Since Whitney’s race is so well-established, it seems unlikely that textbooks exist with the explicit claim that Whitney was black—in any case, I was unable to locate any. (If you have evidence otherwise, email me.) But the fact that black inventors are a unit in many grade-school Black History Month curricula makes the mistake imaginable. If students are learning about George Washington Carver, Garrett Morgan, and Lewis Latimer along with broader black history, mistakes will be made. (I knew Whitney was white, but I remember confusing Carver and Jimmy Carter as a child: both famous Southerners with peanut-related stories and similar last names. And until I Googled Carver just now, I could have sworn he was from Georgia.) It can’t help that black inventor Elijah McCoy, son of fugitive slaves, has a similar name. (Some people insist Whitney’s name sounds black, and that’s what causes the confusion.) Meanwhile, there’s another commonly repeated legend that Whitney got the idea for his invention from a slave. All of these factors could easily contribute to elisions and conflations in classrooms where lessons on the entire sweep of black history are crammed into the shortest month of the year.

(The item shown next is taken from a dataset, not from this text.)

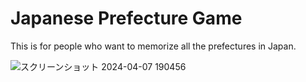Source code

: # Japanese Prefecture Game
This is for people who want to memorize all the prefectures in Japan. 

![スクリーンショット 2024-04-07 190456](https://github.com/Yutarop/Japanese-Prefecture-Game/assets/120556494/47ed48cb-75cc-4603-9f26-bf6f646742b7)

Meanwhile, the irony of a black man inventing the tool that helped turn slavery into the economic engine of the antebellum South is just too poignant to resist. As a Reddit commenter put it, “I always remember the story of Eli Whitney because it was kind of sad in a way, because this black man had inadvertently created a tool that encouraged people to have more slaves to operate these cotton gins and also influenced the power of cotton as an economic tool in the South.” That Whitney had trouble profiting from his patent—a true, if complex, part of his story—adds a plausibly bitter note: A black man invents a machine that oppresses his own people, yet he’s kept from benefiting financially himself? It sure sounds like America.

Kevin Webb, a 50-year-old adjunct history professor at Azusa Pacific University in California, has seen evidence for the belief in his own classroom. Several years ago, he said, a student in one of his survey-level U.S. history classes remarked on the irony of a black man inventing a machine that ended up promulgating slavery. Since then, he has asked his classes if they believe Whitney is black, and every semester there are numerous students who do. They insist they were taught this in elementary school. But Webb is among those wondering if the misconception is an example of the “Mandela effect,” a collective misremembering of specific facts. Examples include the existence of 1990s Sinbad movie Shazaam (never happened) or how to spell the “Berenstain Bears” (not -stein). The phenomenon is named for the widely shared certainty that Nelson Mandela died in jail in the 1980s. “No child ‘in my day’ was ever taught that Eli Whitney was black, but now they claim to be,” Webb told me by email. “Therefore this is either a more recent phenomenon, or it’s the Mandela Effect. Then certain students go on to become elementary teachers and then it becomes a fact, that indeed contemporary students were actually taught this misinformation.”

It’s almost like a sprawling, nationwide game of telephone. Speaking of which, did you know Alexander Graham Bell was black?

*Correction, Feb. 8, 2017: An earlier version of this post misstated the number of slave states in 1790. There were eight, not six.